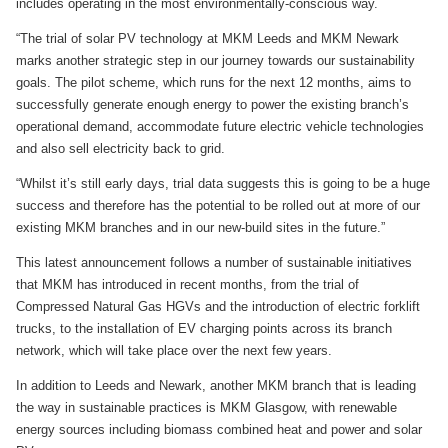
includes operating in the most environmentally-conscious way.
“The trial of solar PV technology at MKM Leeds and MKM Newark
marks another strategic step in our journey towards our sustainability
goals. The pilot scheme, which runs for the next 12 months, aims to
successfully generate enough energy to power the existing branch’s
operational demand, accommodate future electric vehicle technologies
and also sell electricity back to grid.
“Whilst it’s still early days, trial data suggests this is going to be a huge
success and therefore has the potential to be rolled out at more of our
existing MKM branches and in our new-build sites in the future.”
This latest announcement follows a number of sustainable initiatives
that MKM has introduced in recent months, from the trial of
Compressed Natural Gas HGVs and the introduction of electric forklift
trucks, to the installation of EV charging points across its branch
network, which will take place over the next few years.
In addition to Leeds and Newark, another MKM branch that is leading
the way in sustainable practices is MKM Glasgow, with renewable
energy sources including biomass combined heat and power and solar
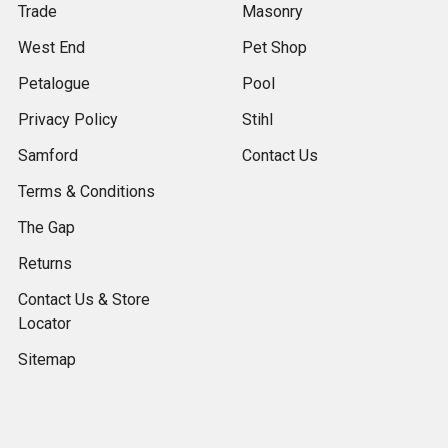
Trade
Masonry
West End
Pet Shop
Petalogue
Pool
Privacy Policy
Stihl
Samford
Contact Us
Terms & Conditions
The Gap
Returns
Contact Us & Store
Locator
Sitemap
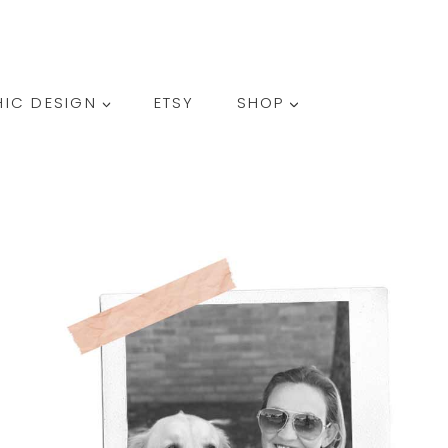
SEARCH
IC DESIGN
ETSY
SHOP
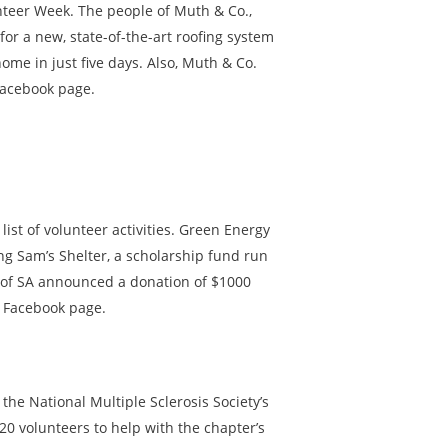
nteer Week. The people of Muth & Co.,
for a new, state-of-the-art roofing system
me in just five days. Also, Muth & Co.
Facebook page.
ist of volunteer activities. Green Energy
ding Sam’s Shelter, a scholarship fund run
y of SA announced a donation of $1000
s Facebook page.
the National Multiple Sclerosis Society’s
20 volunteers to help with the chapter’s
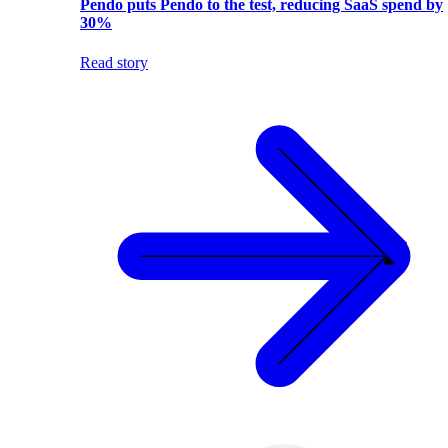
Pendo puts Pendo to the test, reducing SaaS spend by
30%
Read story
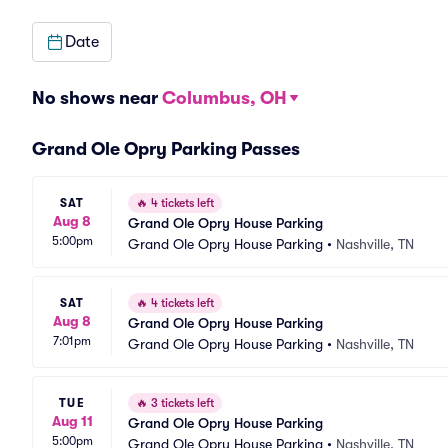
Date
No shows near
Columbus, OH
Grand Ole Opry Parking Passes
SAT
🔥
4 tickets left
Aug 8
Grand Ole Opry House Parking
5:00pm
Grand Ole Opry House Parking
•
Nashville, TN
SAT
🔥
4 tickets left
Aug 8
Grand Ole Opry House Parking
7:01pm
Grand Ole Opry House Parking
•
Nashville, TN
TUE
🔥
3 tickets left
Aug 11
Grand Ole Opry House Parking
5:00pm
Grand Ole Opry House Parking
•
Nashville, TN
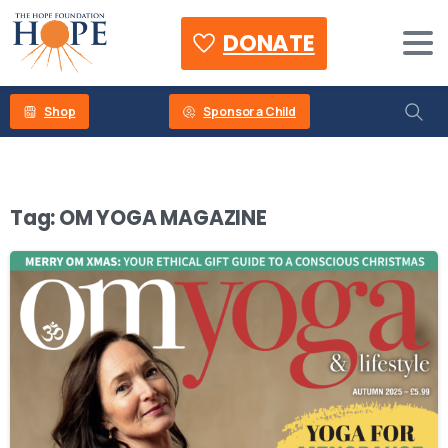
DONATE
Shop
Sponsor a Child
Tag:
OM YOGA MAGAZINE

○ ○ ○ ○ ○

### PROBLEM DETAILS
Going through the entries above, tally each line that has the word "power". Answer with the number only.

### SOLUTION
2